At least 17 inmates in the Tulsa Jail in Tulsa Oklahoma have died since Corrections Corporation of America took over operations, four times the number who died in the jail the previous five years, a review by the Tulsa World has found. The deaths include three suicides in the jail's medical unit. Another inmate who died from a brain aneurysm displayed signs of a head injury for weeks following assaults in the jail, but prison medical staff claimed his problems were "all in his head," records show.

Death of a man called Morris

A man called Morris, 20, was found hanging in a cell from a sheet tied to his bed at 4:50 p.m. on Jan. 15, 2000. The company's initial statement said Morris was seen "acting normally" during a routine check at 4:25 p.m. According to an investigation by the Jail Inspection Division, Morris had apparently been dead for awhile before anyone noticed.

"The time that Morris was found, according to the medical examiner's report was
much later than the actual death given the fact that extreme rigor was in place when found.”

Hourly prisoner checks were not conducted or documented and shift change counts were not conducted or documented according to the state standards. The report notes that an inmate was "allowed to conduct security checks for the officer on duty and was allowed to have supervision over other inmates. The written policy of the facility didn’t not comply with state jail standards and with Oklahoma statutory authority."

Death of Mark Cunningham

Placed in solitary confinement in a Massachusetts prison, Mark Cunningham tried to kill himself in 2010, advocates for inmates say.

Mr. Cunningham cut his legs and arms. He tried to hang himself with a tube from a breathing machine he used for sleep apnea. He smashed the machine to get a sharp fragment to slice his neck and ate pieces of it, hoping to cause internal bleeding. In June, 2011, after being placed in solitary confinement again, Mr. Cunningham, 37, hanged himself.

With that, Mr. Cunningham, who lawyers said had a long history of mental illness, including depression.

This is evidence that prisoners placed in solitary confinement should be watched all the time via closed circuit video.

I personally know of a situation where an inmate in the Guelph Reformatory who hanged himself in 1962 but was cut down before he died, was carried out of his cell, revived, stripped and thrown naked into solitary confinement. The superintendent of that facility was later fired because of the death of another inmate that was under his facility’s care.

In Summary

Prisoners are human beings even though some don’t act like human beings. Mentally ill prisoners are extremely vulnerable to what goes on in prisons and jails. It is for this reason that steps would be undertaken by prison authorities to make sure that such prisoners are properly treated for their illnesses.

Further, they should not be thrown into solitary confinement for simple and harmless infractions.

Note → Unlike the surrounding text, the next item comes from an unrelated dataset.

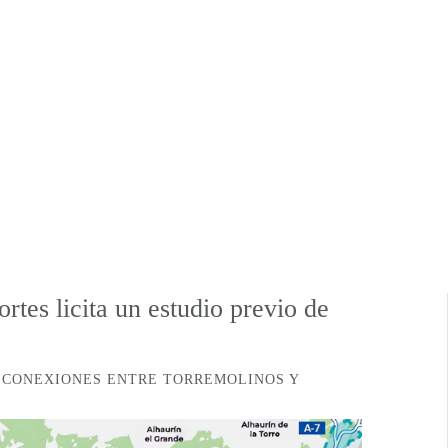
rtes licita un estudio previo de
S CONEXIONES ENTRE TORREMOLINOS Y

Those who are susceptible to committing suicide should be carefully watched. It would be preferable that closed circuit video cameras be paced in suicide cells.

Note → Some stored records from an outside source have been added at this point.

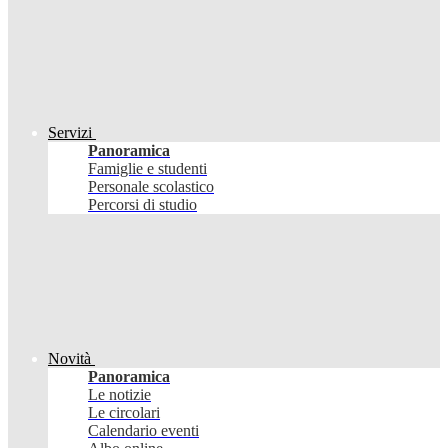
Servizi
Panoramica
Famiglie e studenti
Personale scolastico
Percorsi di studio
Novità
Panoramica
Le notizie
Le circolari
Calendario eventi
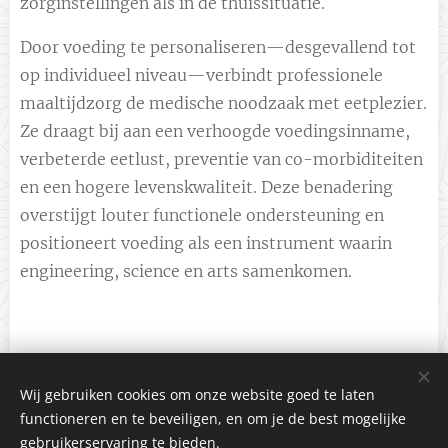
zorginstellingen als in de thuissituatie.
Door voeding te personaliseren—desgevallend tot
op individueel niveau—verbindt professionele
maaltijdzorg de medische noodzaak met eetplezier.
Ze draagt bij aan een verhoogde voedingsinname,
verbeterde eetlust, preventie van co-morbiditeiten
en een hogere levenskwaliteit. Deze benadering
overstijgt louter functionele ondersteuning en
positioneert voeding als een instrument waarin
engineering, science en arts samenkomen.
Wij gebruiken cookies om onze website goed te laten
©2025 CRIGA
functioneren en te beveiligen, en om je de best mogelijke
Cookies
gebruikerservaring te bieden.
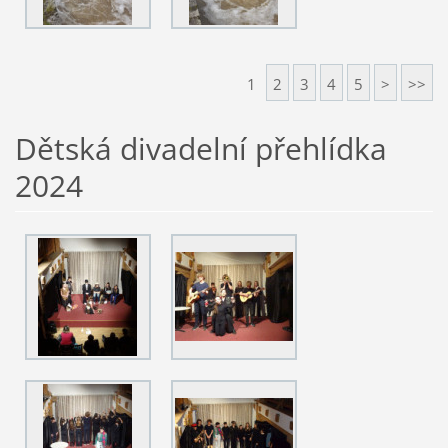
1
2
3
4
5
>
>>
Dětská divadelní přehlídka
2024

However I have to admit that even that won’t always prevent someone from committing suicide. When I was in the Toronto Detention Centre doing counselling, on occasion, I found guards asleep at their desks instead of constantly watching what was going on in the ranges. On one occasion, I found all three guards in one office asleep. As far as I am concerned, prison and jail guards who are asleep instead of watching their prisoners in the range are no different than bus drivers falling asleep while carrying a busload of passengers down a highway.

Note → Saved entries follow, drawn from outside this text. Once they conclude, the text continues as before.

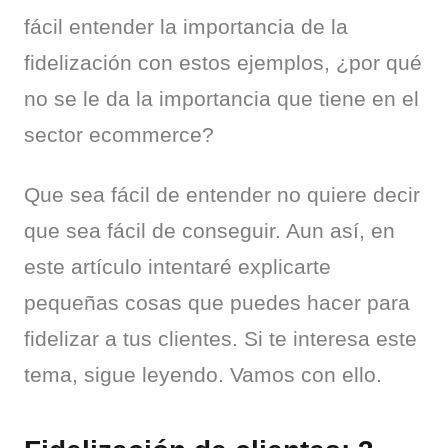
fácil entender la importancia de la 
fidelización con estos ejemplos, ¿por qué 
no se le da la importancia que tiene en el 
sector ecommerce?
Que sea fácil de entender no quiere decir 
que sea fácil de conseguir. Aun así, en 
este artículo intentaré explicarte 
pequeñas cosas que puedes hacer para 
fidelizar a tus clientes. Si te interesa este 
tema, sigue leyendo. Vamos con ello.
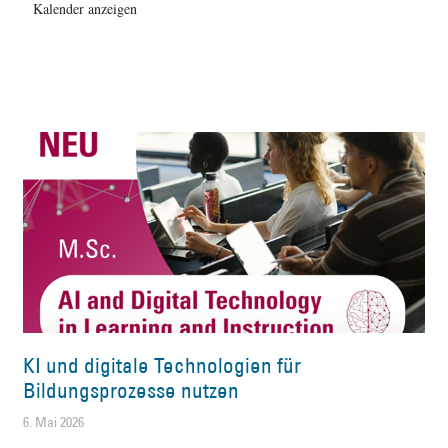
Kalender anzeigen
KI und digitale Technologien für
Bildungsprozesse nutzen
6. Mai 2026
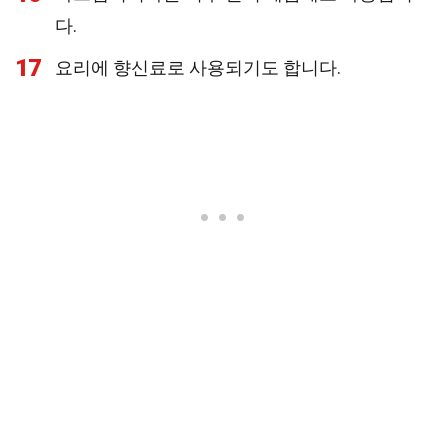
다.
17
요리에 향신료로 사용되기도 합니다.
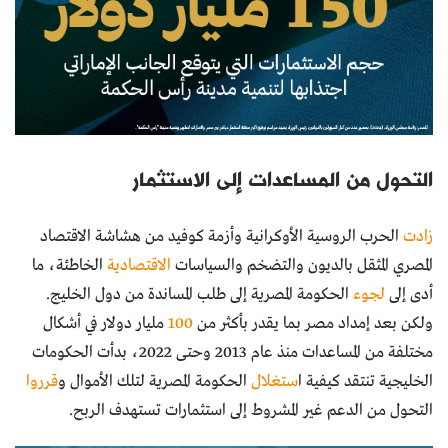
التحول من المساعدات إلى الاستثمار
زادت
الحرب الروسية الأوكرانية وأزمة كوفيد من هشاشة الاقتصاد
المصري المثقل بالديون والتضخم والسياسات
الاقتصادية
الخاطئة، ما
أدى إلى
لجوء
الحكومة المصرية إلى طلب المساندة من دول الخليج.
ولكن بعد إمداد مصر بما يقدر بأكثر من
100
مليار دولار في أشكال
مختلفة من المساعدات منذ عام 2013 وحتى 2022، بدأت الحكومات
الخليجية تنتقد كيفية ا
ستغلال
الحكومة المصرية لتلك الأموال و
قرروا
التحول من الدعم غير المشروط إلى استثمارات تستهدف الربح.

All prisons and jails should have psychologists, psychiatrists and social workers on staff so that mentally ill prisoners can get proper treatment. To release a mentally ill prisoner without making sure that he or she receives some form of treatment and a follow-up regimen that is created for each of the mentally ill prisoners is akin to releasing them into society while they are still infected by the plague.